The Rise of Carry: The Dangerous Consequences of Volatility Suppression and the New Financial Order of Decaying Growth and Recurring Crisis by Kevin Coldiron & Jamie Lee & Tim Lee
Author:Kevin Coldiron & Jamie Lee & Tim Lee [Kevin Coldiron]
Language: eng
Format: epub
Publisher: McGraw-Hill
Published: 2019-12-12T16:00:00+00:00
FIGURE 7.1 US household holdings of money as a percentage of total financial assets
Source of data: Federal Reserve Board
How have US households held their assets instead? The answer is in other financial assets, including bonds and debt instruments of various types, equities, and mutual funds including both bond and equity mutual funds (Figure 7.2).

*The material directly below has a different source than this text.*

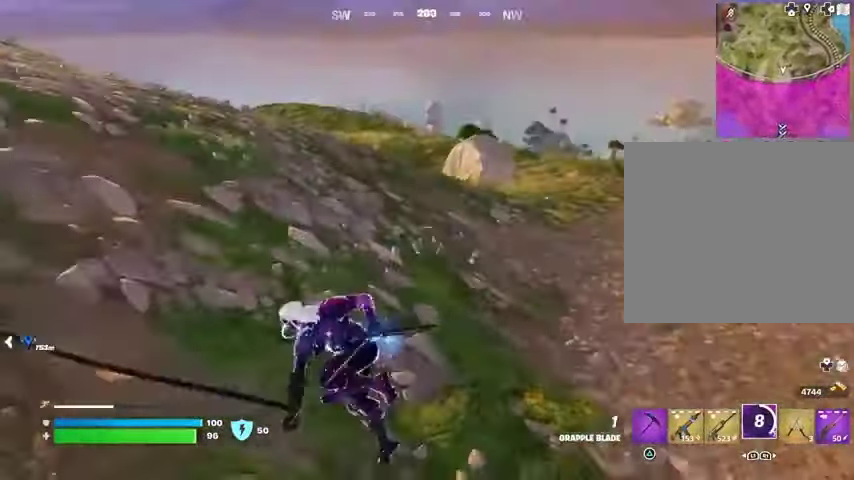
{"buttons": [], "left_stick": "left", "right_stick": "center", "events": [[33, "right_stick", "left"], [267, "right_stick", "center"]]}
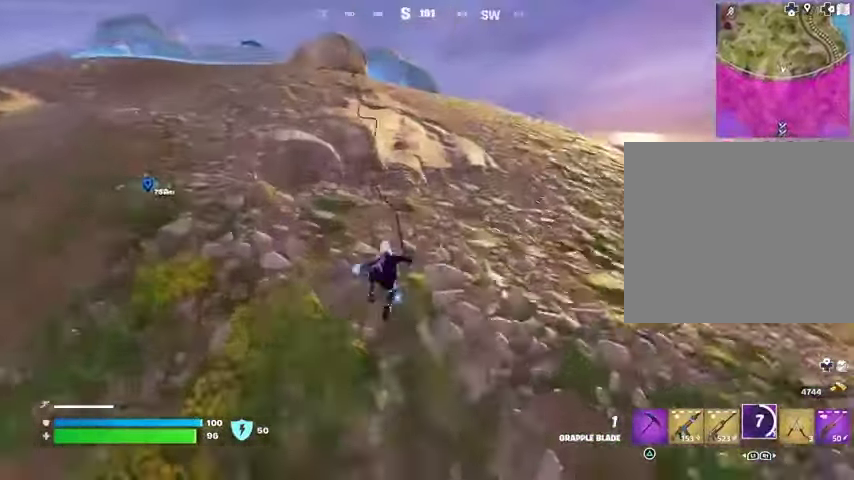
{"buttons": [], "left_stick": "up-left", "right_stick": "left", "events": [[233, "left_stick", "up-left"], [467, "right_stick", "left"]]}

FIGURE 7.2 Percentage of US household assets in equities and mutual funds compared with money
Source of data: Federal Reserve Board
If the financial or economic regime is deflationary, or at least one of low inflation, why would households be so keen to economize on their holdings of money and instead want to put so much into equities and mutual funds? The conventional explanation is that they want some return, and money does not offer much return, particularly today. But the reality is that in a potentially deflationary world the return that money offers (in real terms) is better than it has often been in the past, in far more inflationary times. Equities and mutual funds are risky and over any given period may ultimately not provide any return—and that should be expected to be particularly likely in a deflationary period.
The true answer is that households are not perceiving equities and mutual funds to be particularly risky. They increasingly have perceived financial assets other than money, including equities, to be the responsibility of the central bank or government, in a similar way to money. If the stock market goes down by a large amount, the Federal Reserve will do whatever is necessary to rescue it. And after all, it can print money. This is what they believe.
The earlier chart (Figure 7.1) showed household holdings of money as a percentage of total household financial assets. Figure 7.3 shows money as a percentage of GDP. Looked at in this way, deposits have recaptured most of the loss that took place during the 1990s. Given the tendency to debt deflation, this is reasonable, but it still falls short of what might have been expected.